Why i quit facebook

For those of you who perhaps just follow along Fedora Planet, or just don't do these sorts of things, quite a number of Fedora contributors all hang out on facebook. Between some of the more 'youthfully exuberant' contributors, we have a bit of the usual banter going on. Many of you followed along with my year of Monty Python quotes in my status, and some of you have probably tried to make Ryan Rix lose the game once or thrice. So some of you probably noticed that i deleted my facebook account a couple of weeks ago.

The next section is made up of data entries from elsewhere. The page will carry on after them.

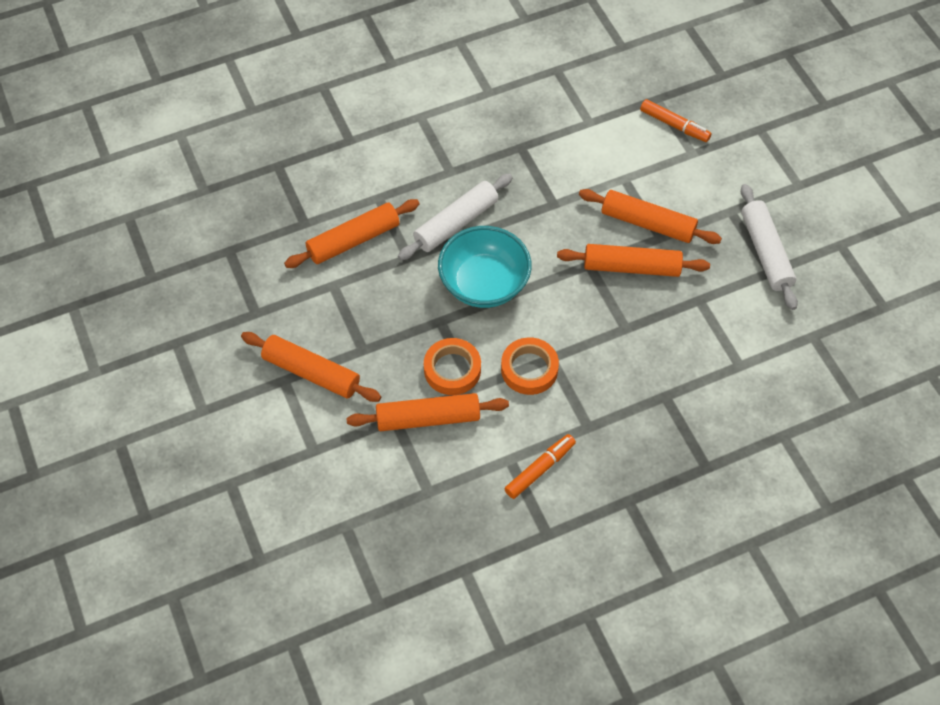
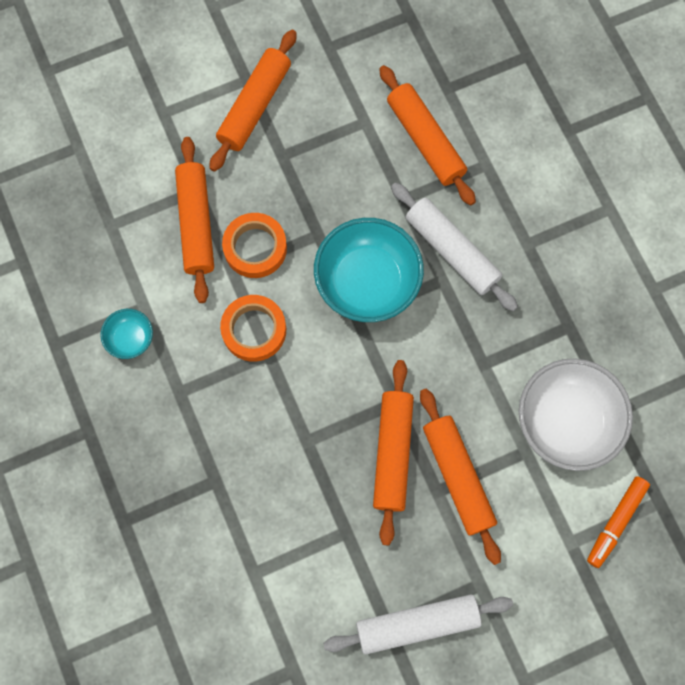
camera: 90 degrees right, 15 degrees up
orange marker [504,434,576,499] -> turquoise bowl [100,309,153,359]
orange rolling pin [579,189,722,244] -> orange rolling pin turned 45 degrees counterclockwise [420,388,501,565]
none -> white bowl [519,359,633,471]

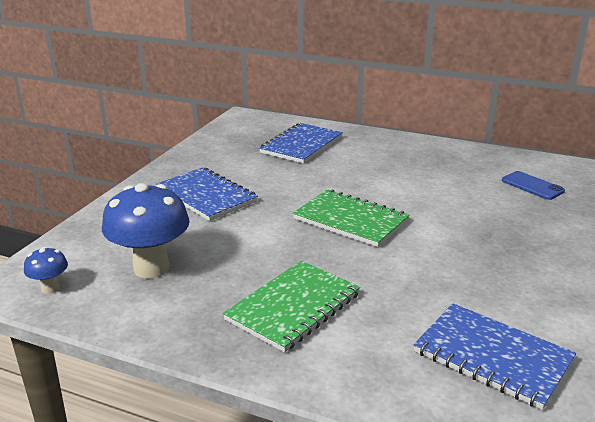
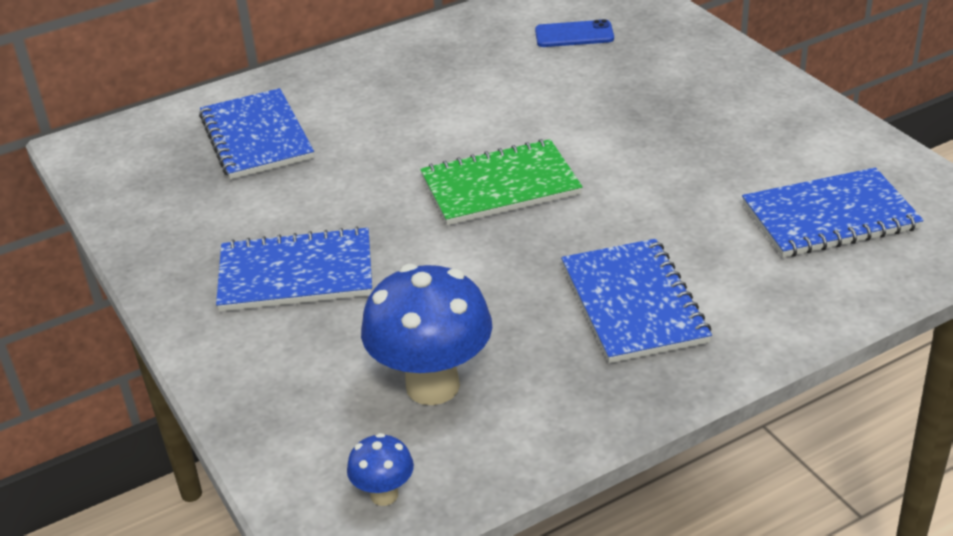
camera: 50 degrees left, 10 degrees up
green notebook [223,261,360,352] -> blue notebook [561,239,712,363]

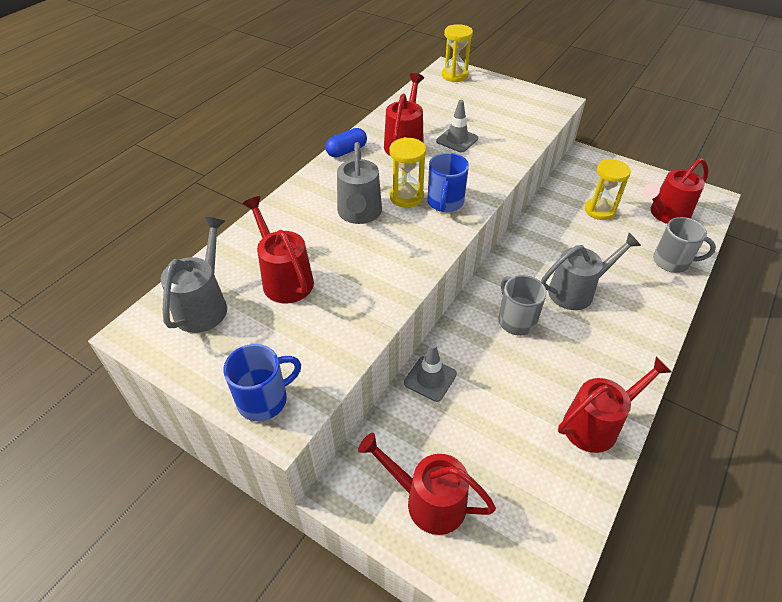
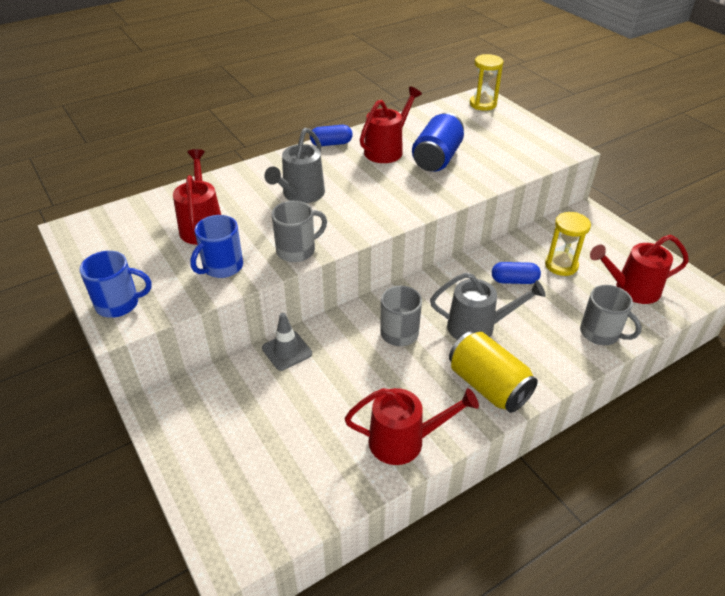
camera: 25 degrees right, 5 degrees down
grey watering can [161,217,227,333] -> none
red watering can [358,433,496,535] -> none
yellow hourglass [389,137,426,208] -> none
blue mug [427,153,469,212] -> blue mug moved to [190,215,243,278]
grey traffic cone [436,100,478,152] -> blue can [412,113,464,172]
none -> grey mug [271,201,327,262]
none -> yellow can [449,331,538,413]
none -> blue capsule [492,262,541,284]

I refrained from commenting on it too much online, because it wasn't so much of a privacy issue as a social experiment on myself. If you go online (and you already are, i assume) you'll see pundits arguing against facebook for reasons ranging from how much of a waste of time it is, to how creepy it is to give random faceless company all this information to all the privacy concerns that go with a central network with poor security and designed to distribute rather than secure information. This was not the reason why i quit; i felt like facebook was taking the place of better things in my life. So, i gave it a couple of weeks to see how things changed, and to comment on it without the accusations of "you only left because you're a paranoid privacy freak".

If you compare how people communicated before Facebook came around and what people consider communication today, things have clearly changed. I'm not talking about the 140 character limits twitter imposes either. My facebook network had some several hundred people in it, many of whom i met randomly, and decided to keep very loose contact with. Instead of making a point to see them now and then, i got more and more focused to commenting and sharing random activities via the platform. When you consider how much mental overhead a single sarcastic facebook comment or post can take up, you have thirty light conversations all running in the background, and they come in via a torrential feed that bombards you with new messages all the time, it gets pretty hectic. It is nice to be able to interact with people you wouldn't otherwise get a chance to stay in contact with so easily, but that's the crux of the problem. All this mental overhead takes time away from staying in touch with the people closer to you. It's also much harder to shut off the flow when it becomes a habit. If i have things to do at home, as long as i don't nip over to the pub for a few beers, i won't be distracted by a constant flow of social information. But when i have a facebook account, it's habit to walk past my laptop, open up a new tab and kill another ten minutes replying to comments. Then when i try to talk to my family or close friends, i don't have the energy left to make a real conversation out of, especially one that doesn't resemble these shallow facebook conversations.

Now that i've gone for two weeks without a facebook account, somehow my life is more bearable. I reckon i'm still easy to find; i still have an Identi.ca and linkedin, and a simple duckduckgo (or google if you're still using that) of my name will tell you pretty much everything you need to know to get in contact with me. But now i have time to actually take things off my todo list, and i can be social without a guilty conscious that i've forgotten to do something, or i'm missing out on a conversation elsewhere.

If you're wondering if you should just never log in anymore or if you should go through the trouble to delete your account, take this into account. If the privacy does bother you at all, you might argue "Facebook has all your information anyways". But consider this, if you delete your account, they won't get any new information, and over time, the info they have on you becomes less and less valuable. I recommend deleting it, if you want to go down that route.